Jan Desmet is het er roerend mee eens: “Op één of andere manier moet het toch voor iedereen haalbaar worden om te investeren in een beter geïsoleerde woning. De renovatiegolf zal meer dan genoeg werk met zich meebrengen, maar mensen moeten het wel kunnen betalen. Ofwel moeten de prijzen van de materialen zakken, ofwel moeten we ze compenseren door efficiënter te werken. Het is een belangrijk vraagstuk en we moeten het zien op te lossen.”
De renovatiegolf zal ook volgens Peter Van Hoecke extra opportuniteiten creëren in de schrijnwerksector, maar hij betwijfelt dat de meubel- en interieurbouwsector er veel baat bij zullen hebben. “Vroeger spendeerden mensen bij wijze van spreken 20% van hun budget aan de bouwschil en 80% aan het interieur, maar vandaag zijn de verhoudingen omgekeerd en wordt er vooral geïnvesteerd in isolatie en energiezuinige technieken.”

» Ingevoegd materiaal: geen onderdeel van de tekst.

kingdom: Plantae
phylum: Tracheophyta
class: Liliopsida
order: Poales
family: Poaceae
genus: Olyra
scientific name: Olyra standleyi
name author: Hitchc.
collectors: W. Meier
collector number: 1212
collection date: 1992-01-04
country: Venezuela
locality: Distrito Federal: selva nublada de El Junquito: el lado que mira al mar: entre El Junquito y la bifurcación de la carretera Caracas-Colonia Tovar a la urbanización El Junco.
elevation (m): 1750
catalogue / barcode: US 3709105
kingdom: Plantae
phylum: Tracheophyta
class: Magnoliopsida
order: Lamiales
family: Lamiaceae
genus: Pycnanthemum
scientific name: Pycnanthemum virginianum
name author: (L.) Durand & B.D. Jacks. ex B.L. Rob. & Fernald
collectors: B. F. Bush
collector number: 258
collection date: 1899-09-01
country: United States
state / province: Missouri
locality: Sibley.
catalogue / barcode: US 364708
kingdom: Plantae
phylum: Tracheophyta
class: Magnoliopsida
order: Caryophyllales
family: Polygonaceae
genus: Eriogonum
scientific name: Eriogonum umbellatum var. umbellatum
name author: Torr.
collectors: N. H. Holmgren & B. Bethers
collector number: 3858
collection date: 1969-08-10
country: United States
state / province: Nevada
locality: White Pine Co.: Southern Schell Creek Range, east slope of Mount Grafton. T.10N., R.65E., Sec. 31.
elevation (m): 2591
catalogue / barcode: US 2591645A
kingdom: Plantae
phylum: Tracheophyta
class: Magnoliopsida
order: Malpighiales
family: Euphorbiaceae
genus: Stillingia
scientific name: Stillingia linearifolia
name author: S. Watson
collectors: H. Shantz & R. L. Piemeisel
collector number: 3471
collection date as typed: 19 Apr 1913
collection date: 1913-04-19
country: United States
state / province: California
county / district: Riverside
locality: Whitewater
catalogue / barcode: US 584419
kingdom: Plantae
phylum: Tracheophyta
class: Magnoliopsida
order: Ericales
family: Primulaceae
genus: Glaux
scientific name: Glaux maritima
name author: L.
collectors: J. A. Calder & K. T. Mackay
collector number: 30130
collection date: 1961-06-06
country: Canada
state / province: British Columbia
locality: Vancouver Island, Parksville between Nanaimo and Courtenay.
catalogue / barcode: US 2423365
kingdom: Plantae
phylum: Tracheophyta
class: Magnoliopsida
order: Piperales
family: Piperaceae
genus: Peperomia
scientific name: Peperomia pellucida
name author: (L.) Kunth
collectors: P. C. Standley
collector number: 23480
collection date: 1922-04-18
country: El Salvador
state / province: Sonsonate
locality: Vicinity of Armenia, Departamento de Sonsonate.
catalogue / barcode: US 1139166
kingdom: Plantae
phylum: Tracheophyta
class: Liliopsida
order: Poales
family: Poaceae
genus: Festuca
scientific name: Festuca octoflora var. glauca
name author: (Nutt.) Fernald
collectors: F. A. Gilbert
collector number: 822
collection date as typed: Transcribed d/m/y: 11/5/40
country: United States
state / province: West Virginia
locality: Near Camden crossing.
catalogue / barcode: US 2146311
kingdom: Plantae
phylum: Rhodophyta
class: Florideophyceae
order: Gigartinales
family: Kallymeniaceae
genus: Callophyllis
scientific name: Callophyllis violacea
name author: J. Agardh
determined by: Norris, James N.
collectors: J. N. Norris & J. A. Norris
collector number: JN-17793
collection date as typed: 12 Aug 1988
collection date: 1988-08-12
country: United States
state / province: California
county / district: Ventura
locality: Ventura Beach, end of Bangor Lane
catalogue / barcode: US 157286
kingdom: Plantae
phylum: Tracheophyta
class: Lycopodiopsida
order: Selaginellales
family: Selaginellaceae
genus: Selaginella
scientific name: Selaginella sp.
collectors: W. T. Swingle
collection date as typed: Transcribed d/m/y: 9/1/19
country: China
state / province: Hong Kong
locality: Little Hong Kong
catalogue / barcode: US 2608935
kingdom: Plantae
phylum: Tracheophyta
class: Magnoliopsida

Wim Waelkens gelooft wel dat het ook voor interieurbouwers extra werk zal opleveren. Daarnaast ziet hij nog andere nieuwe trends, zoals het toegenomen telewerk, die kansen scheppen. De grote open ruimtes die zo in trek waren, mogen weer verkleind worden zodat we ons kunnen afzonderen om rustig te werken. Akoestische oplossingen zijn daarbij onontbeerlijk.
Conclusie? “Er zijn kansen te over, maar je moet ze wel zelf grijpen”, besluit Jan Desmet.